1. The Field of the Invention
The present invention relates to the manufacture of nanometer-sized particles. More particularly, the present invention relates to methods for manufacturing highly dispersed nanoparticles from catalyst atoms that are caged between (e.g., complexed with) three or more ligands per catalyst atom.
2. Related Technology
Particle catalysts are an important component of many industrial applications such as refining, organic synthesis, fine chemicals manufacturing, and many other industrial processes. In many catalyzed reactions, improving catalyst performance has the potential to greatly improve the profitability and or viability of an industrial process. In many cases, a precious metal is used as the catalyst. By improving the catalyst performance, costs can be reduced because the amount of catalyst being used can be reduced and/or the amount of product being produced increases.
Improved catalyst performance has typically been achieved by reducing the size of the catalyst particles. Particulate catalysts are only active at the surface. Reducing the size of the catalyst particles increases the surface to weight ratio, thereby increasing catalyst performance. Recent improvements in techniques for manufacturing particle catalysts have enabled formation of nanoparticles having an average size of less than 5.0 nm. Even at these extremely small sizes, there is still a significant amount of metal that is not exposed on the outer surface, resulting in low metal utilization. For example, 2.5 nm platinum particles in a face centered cubic (“fcc”) crystal structure utilizes about 45% of the platinum atoms, whereas a 5.0 nm particle utilizes only about 23% of the platinum atoms. Therefore, to reach nearly atomic dispersion, the average particle size of the metal needs to be 2.5 nm or less, typically 1.5 nm or less.

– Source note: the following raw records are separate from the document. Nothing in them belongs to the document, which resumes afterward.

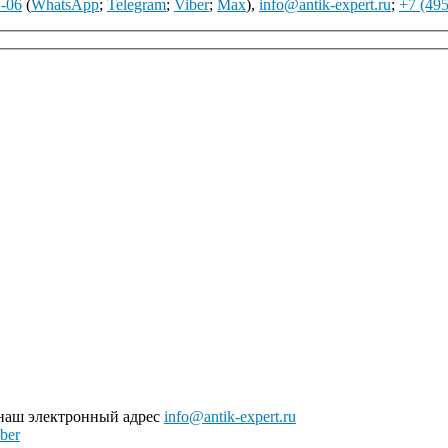
1-06
(
WhatsApp
;
Telegram
;
Viber
;
Max
),
info@antik-expert.ru
;
+7 (495
 наш электронный адрес
info@antik-expert.ru
ber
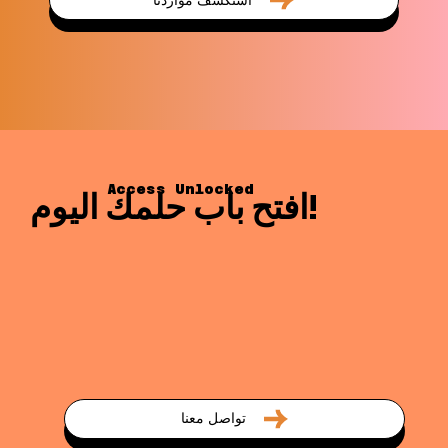
Access Unlocked
افتح باب حلمك اليوم!
تواصل معنا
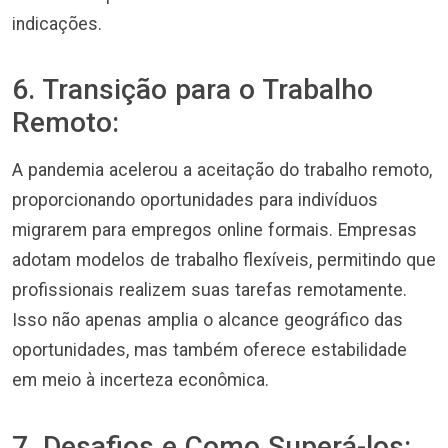
indicações.
6. Transição para o Trabalho
Remoto:
A pandemia acelerou a aceitação do trabalho remoto,
proporcionando oportunidades para indivíduos
migrarem para empregos online formais. Empresas
adotam modelos de trabalho flexíveis, permitindo que
profissionais realizem suas tarefas remotamente.
Isso não apenas amplia o alcance geográfico das
oportunidades, mas também oferece estabilidade
em meio à incerteza econômica.
7. Desafios e Como Superá-los:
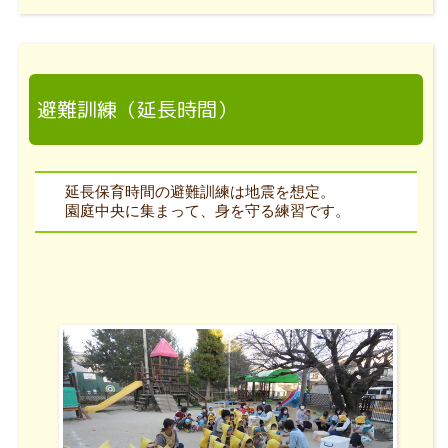
避難訓練（延長時間）
延長保育時間の避難訓練は地震を想定。
園庭中央に集まって、身を守る練習です。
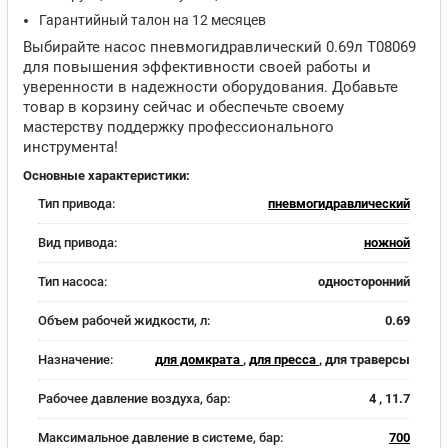
Гарантийный талон на 12 месяцев
Выбирайте насос пневмогидравлический 0.69л T08069
для повышения эффективности своей работы и
уверенности в надежности оборудования. Добавьте
товар в корзину сейчас и обеспечьте своему
мастерству поддержку профессионального
инструмента!
Основные характеристики:
Тип привода:
пневмогидравлический
Вид привода:
ножной
Тип насоса:
односторонний
Объем рабочей жидкости, л:
0.69
Назначение:
для домкрата
,
для пресса
, для траверсы
Рабочее давление воздуха, бар:
4 , 11.7
Максимальное давление в системе, бар:
700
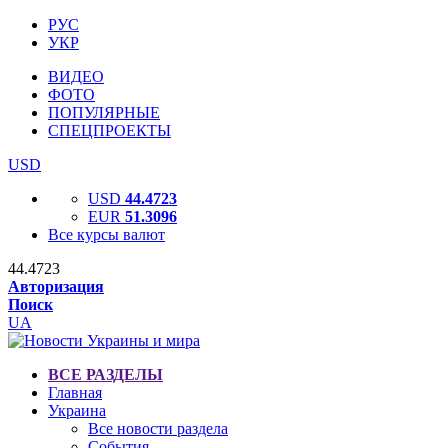
РУС
УКР
ВИДЕО
ФОТО
ПОПУЛЯРНЫЕ
СПЕЦПРОЕКТЫ
USD
USD
44.4723
EUR
51.3096
Все курсы валют
44.4723
Авторизация
Поиск
UA
ВСЕ РАЗДЕЛЫ
Главная
Украина
Все новости раздела
События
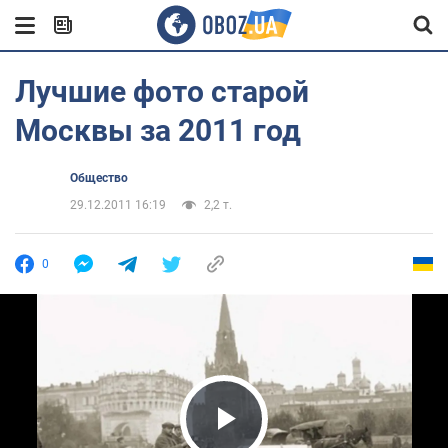
Лучшие фото старой
Москвы за 2011 год
Общество
29.12.2011 16:19
2,2 т.
0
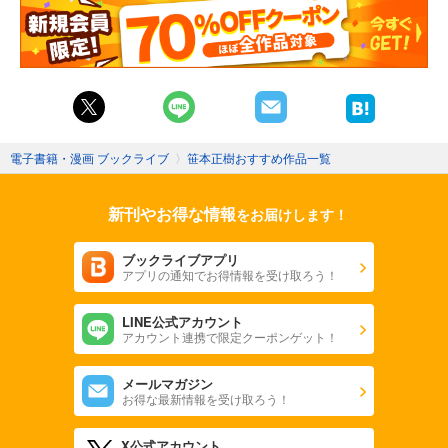
電子書籍・漫画 ブックライブ
〉
笹本正樹おすすめ作品一覧
新刊やお得な情報
をお届けします！
ブックライブアプリ
アプリの通知でお得情報を受け取ろう！
LINE公式アカウント
アカウント連携で限定クーポンゲット！
メールマガジン
お得な最新情報を受け取ろう！
X公式アカウント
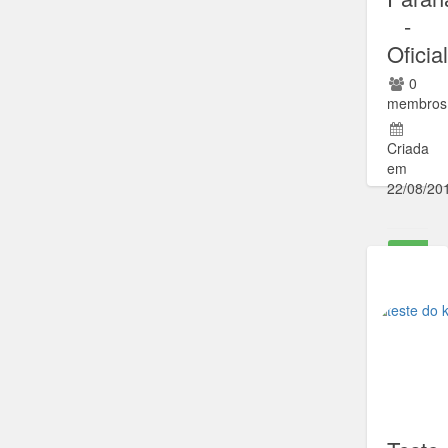
-
Oficial
0
membros
Criada
em
22/08/20
Ir para
comunida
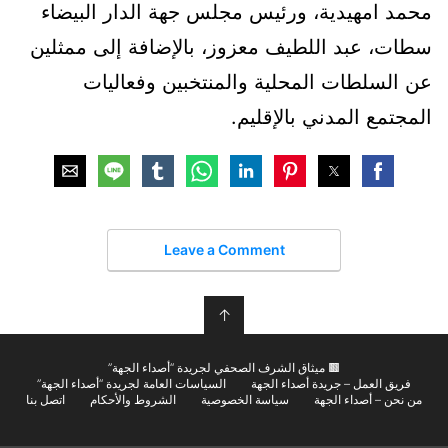
محمد امهيدية، ورئيس مجلس جهة الدار البيضاء
سطات، عبد اللطيف معزوز، بالإضافة إلى ممثلين
عن السلطات المحلية والمنتخبين وفعاليات
المجتمع المدني بالإقليم.
Leave a Comment
↑
🟫 ميثاق الشرف الصحفي لجريدة “أصداء الجهة”
فريق العمل – جريدة أصداء الجهة
السياسات العامة لجريدة “أصداء الجهة”
من نحن – أصداء الجهة
سياسة الخصوصية
الشروط والأحكام
اتصل بنا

One problem with making and maintaining particles less than 2.5 nm is particle stability. Particle stability is known to depend on particle surface area. As the surface area increases, the particle surface energy also increases, which can cause agglomeration of the catalyst particles. At particle sizes of 2.5 nm or less the surface energy is very high and catalyst made using existing methods agglomerate to form lager particles.